Auf des Messers Schneide

Tunesiens "Jasmin-Revolution"

Am 24. Juli 2011 sollen in Tunesien Wahlen zur "Verfassunggebenden Versammlung" stattfinden - aber niemand weiß derzeit, ob und wann diese Wahlen tatsächlich stattfinden werden. "Kultur aktuell" hat sich unter Künstlern und Kulturschaffenden in Tunesien umgehört - und ist dabei in gewaltsame Auseinandersetzungen geraten.

Kultur aktuell, 06.06.2011

Tränengaswolken wabern durch die Altstadt von Tunis, Steine fliegen, Polizisten knüppeln in die Menge. Mehrmals die Woche stoßen in der City der Zwei-Millionen-Einwohner-Metropole jugendliche Demonstranten und die Polizei aufeinander. Hintergrund der postrevolutionären Unruhen: Immer wieder flammen Gerüchte auf, wonach die provisorische Regierung Tunesiens die Wahlen zur verfassunggebenden Versammlung am 24. Juli 2011 verschieben oder gar ganz absagen könnte.

Die jugendlichen Manifestanten bangen um die Errungenschaften ihrer Jasmin-Revolution. Die Jazz-Sängerin Selma Chekili zum Beispiel, sie hat den Aufstand gegen Ben-Ali von Anfang an unterstützt. Jetzt macht sich die junge Jazzerin Sorgen, dass die Islamisten oder kleine terroristische Gruppen die Verunsicherung im Land ausnützen könnten. Letztlich aber glaubt Chekili, dass das tunesische Volk intelligent und solidarisch genug sollte, auch den aktuellen politischen Schwierigkeiten standzuhalten.

AUFGABEN:
1 - Welche Ausdrücke stehen im Text über die Jasmin-Revolution in Anführungszeichen? Führen Sie jeden Ausdruck nur einmal auf.
2 - Führen Sie den Text über die Jasmin-Revolution im Anschluss an seinen letzten Satz weiter.

ERFASSTE DATEN:

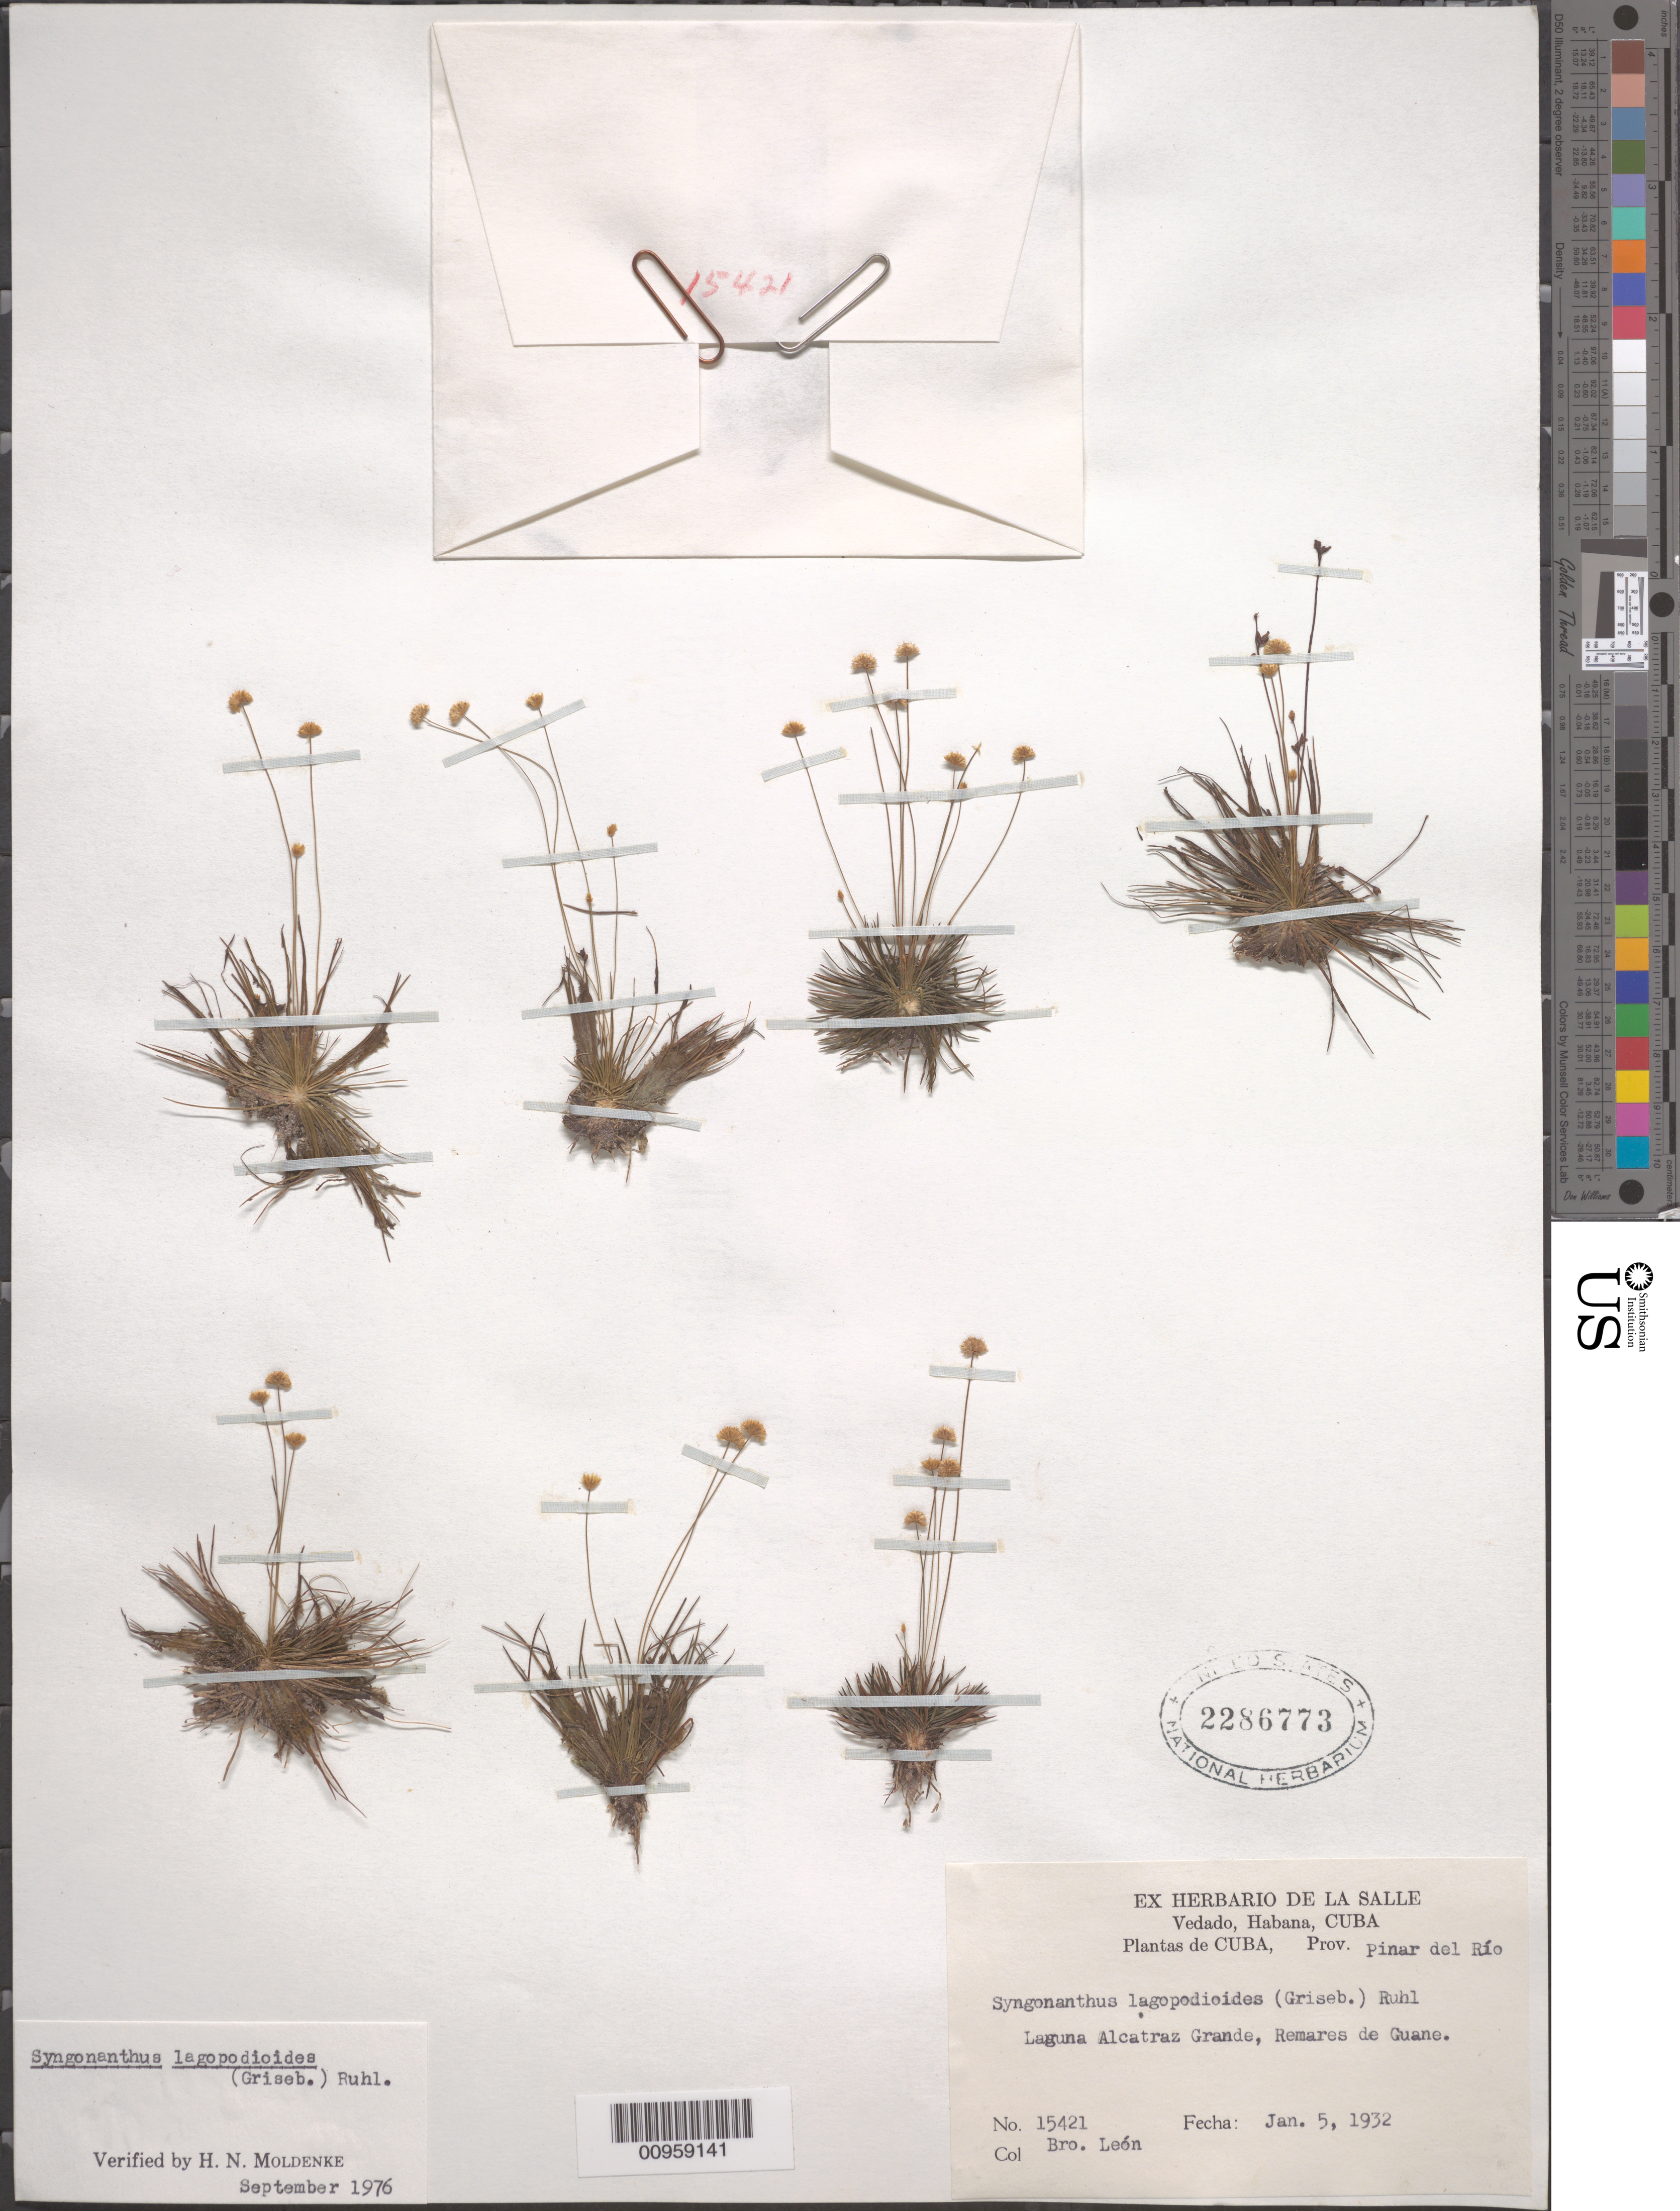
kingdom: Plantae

==

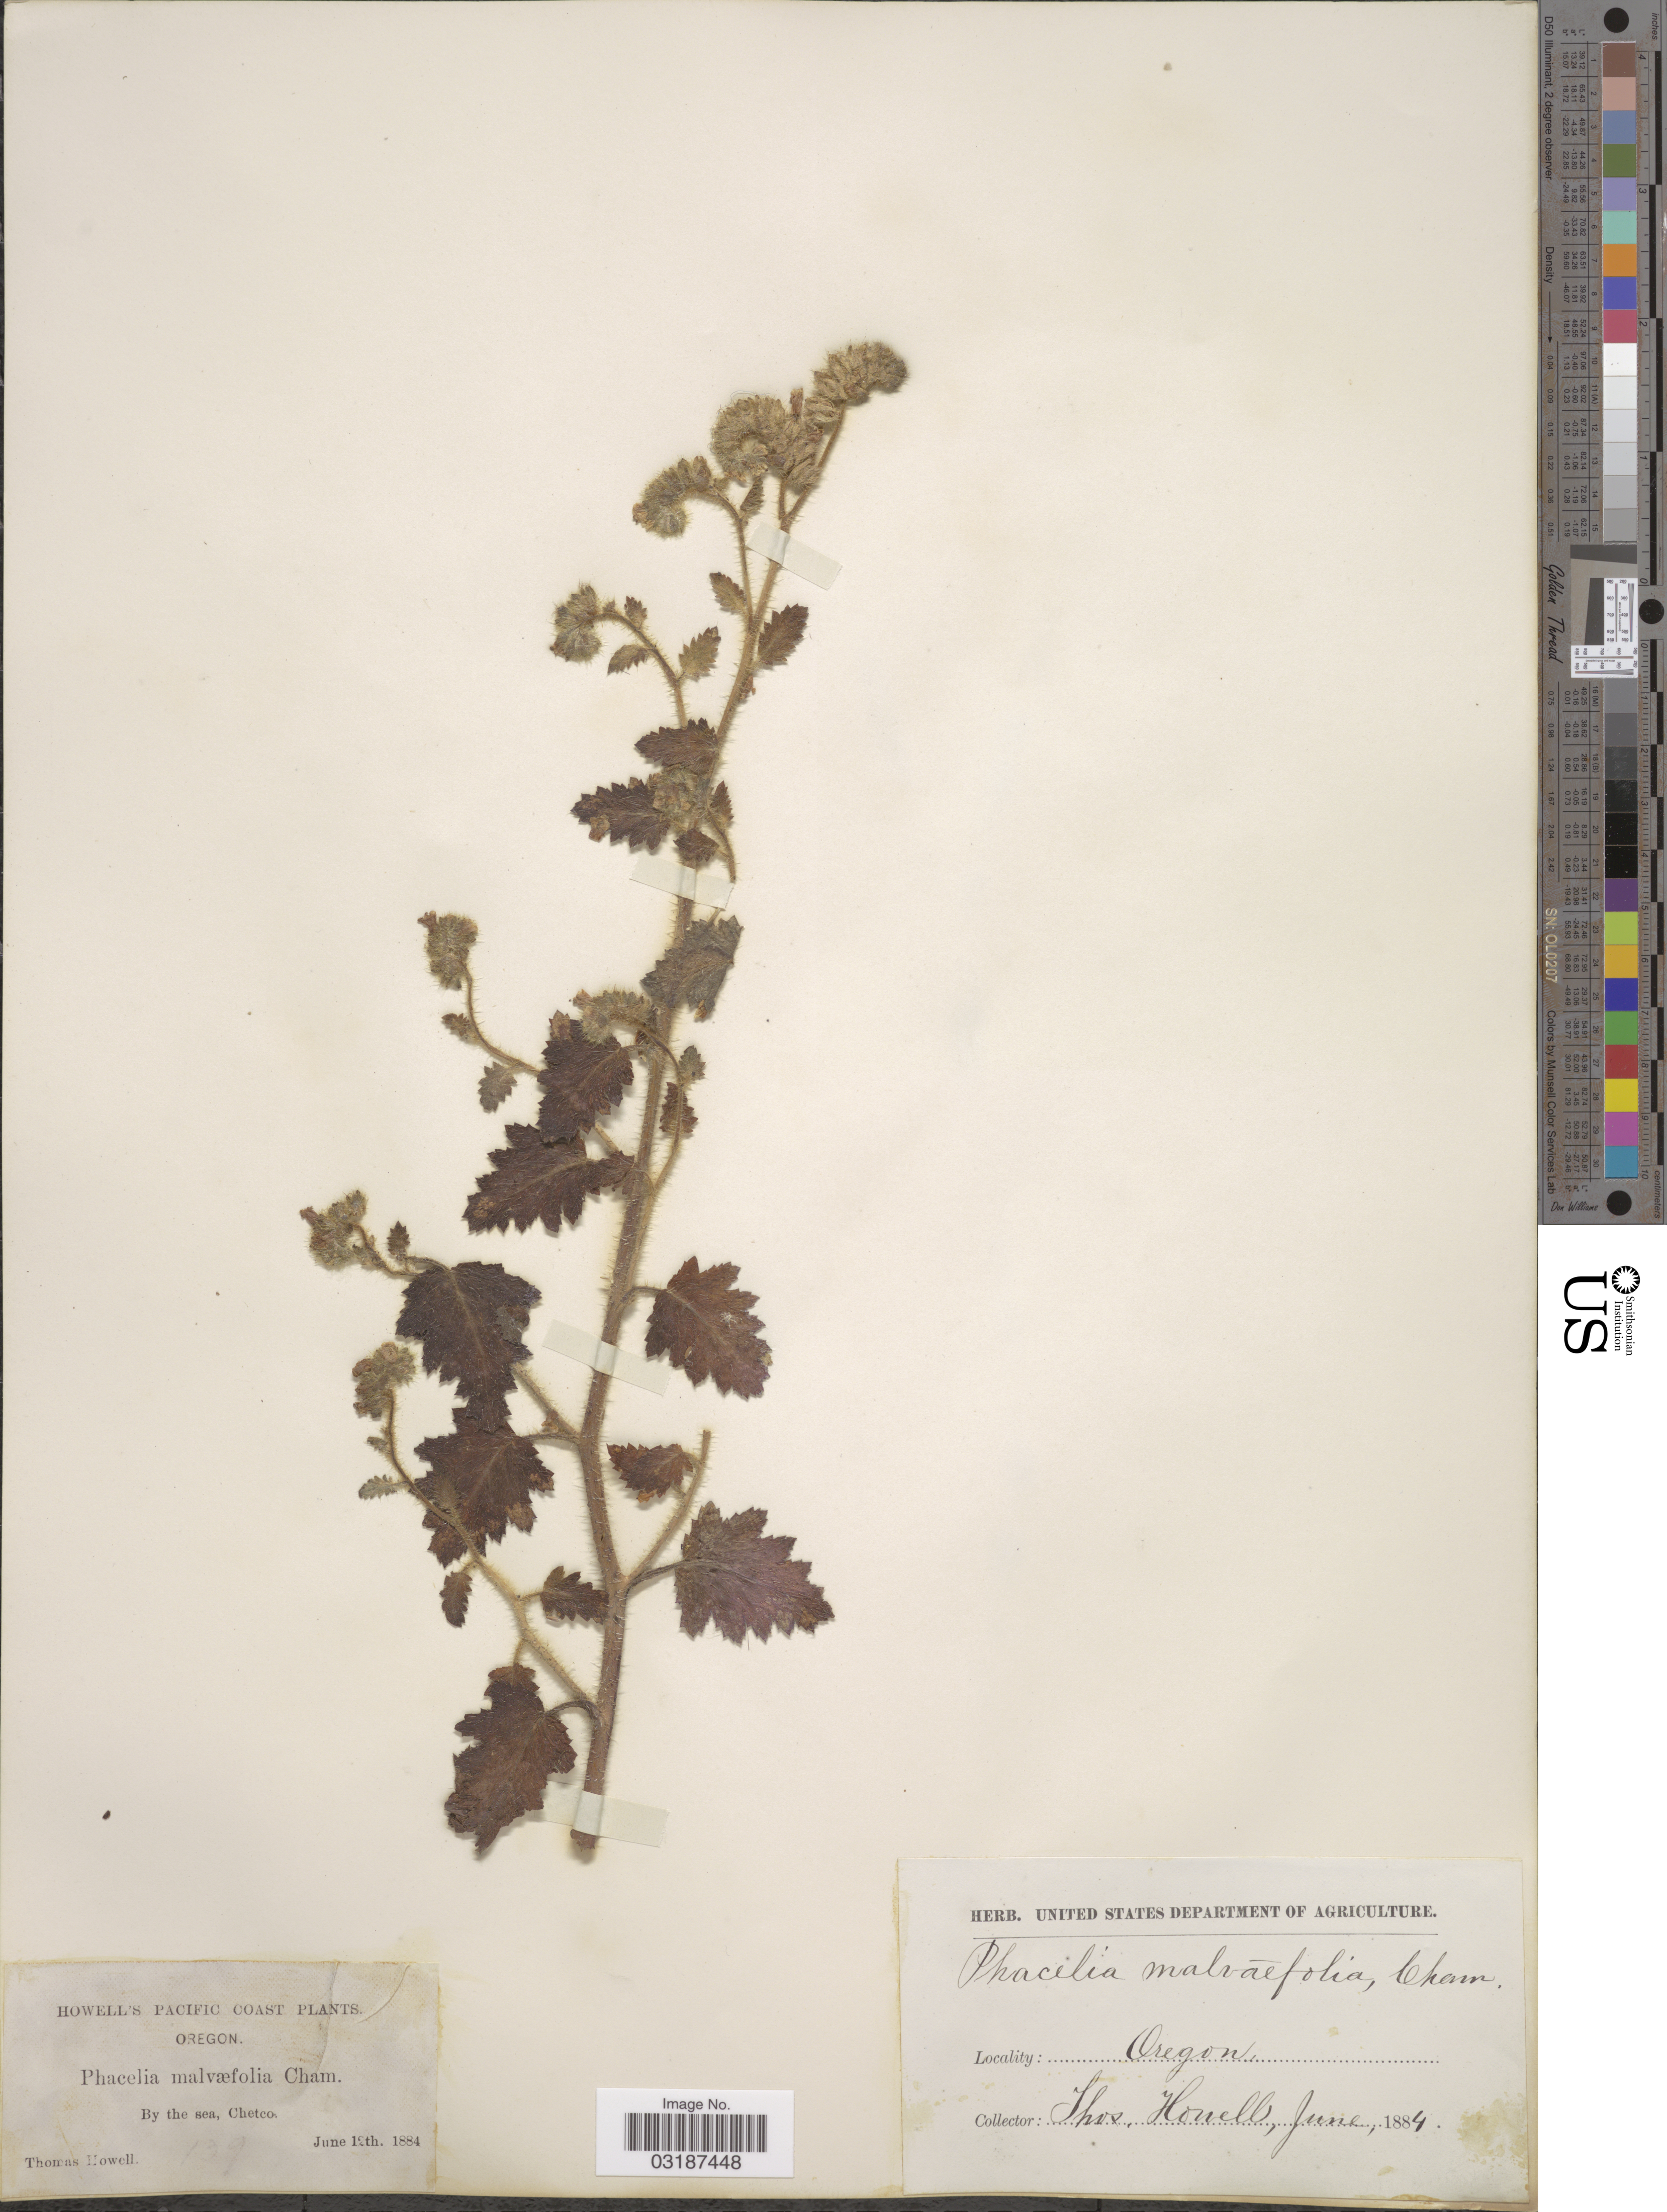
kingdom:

ANTWORTEN JE AUFGABE:
1 - Jasmin-Revolution, Verfassunggebenden Versammlung, Kultur aktuell

2 -
Zentrale Themen der Wahl

63 Parteien haben sich in Tunesien in den letzten Wochen und Monaten registrieren lassen. Das Spektrum reicht von der wiederzugelassenen Islamistenpartei "Ennahda" bis zur "Bewegung der Volkseinheit" und der "Kommunistischen Arbeiterpartei".

Der Soziologe Abdesselem Mahmoud skizziert die zentralen Themen der kommenden Wahlauseinandersetzung: "Wir glauben an den demokratischen Wandel. Demokratie - das ist der der beste Weg für Tunesien. Wir müssen die Gleichberechtigung der Frauen verwirklichen, wir müssen die Rechte der Arbeiter garantieren, das Erziehungssystem muss ausgebaut werden, die Trennung von Staat und Religion muss endlich vollzogen werden. Das sind die wichtigsten Ziele. Nur durch die Verwirklichung dieser Ziele kann die Revolution schlussendlich erfolgreich sein."

Gewaltige Herausforderungen

Die tunesische Gesellschaft steht vor gewaltigen Herausforderungen. Die Jugendarbeitslosigkeit im Land ist exorbitant. Ein Viertel der Menschen leben unter der Armutsgrenze. In den nächsten Jahren braucht die tunesische Regierung, so wird geschätzt, 125 Milliarden Dollar, um die drängendsten Probleme zu lösen.

Fawzi Chekili, einer der prominentesten Musiker des Landes, sieht die Zukunft durchaus nicht in rosigem Licht: "Wir haben Angst, dass wir zu früheren Verhältnissen zurückkehren könnten. Eine Konterrevolution halte ich keineswegs für ausgeschlossen. Und ich habe Angst vor radikalen Kräften, die den revolutionären Protest nicht mit friedlichen Mitteln führen."

Tränengasgranaten und fliegende Mülltonnen

Eine Angst, die durchaus berechtigt ist, wenn man sich die gewaltsamen Szenen vor Augen führt, die sich Abend für Abend in den Straßen von Tunis abspielen. Tränengasgranaten und fliegende Mülltonnen - Tunesiens demokratische Zukunft steht auf Messers Schneide, wie es scheint...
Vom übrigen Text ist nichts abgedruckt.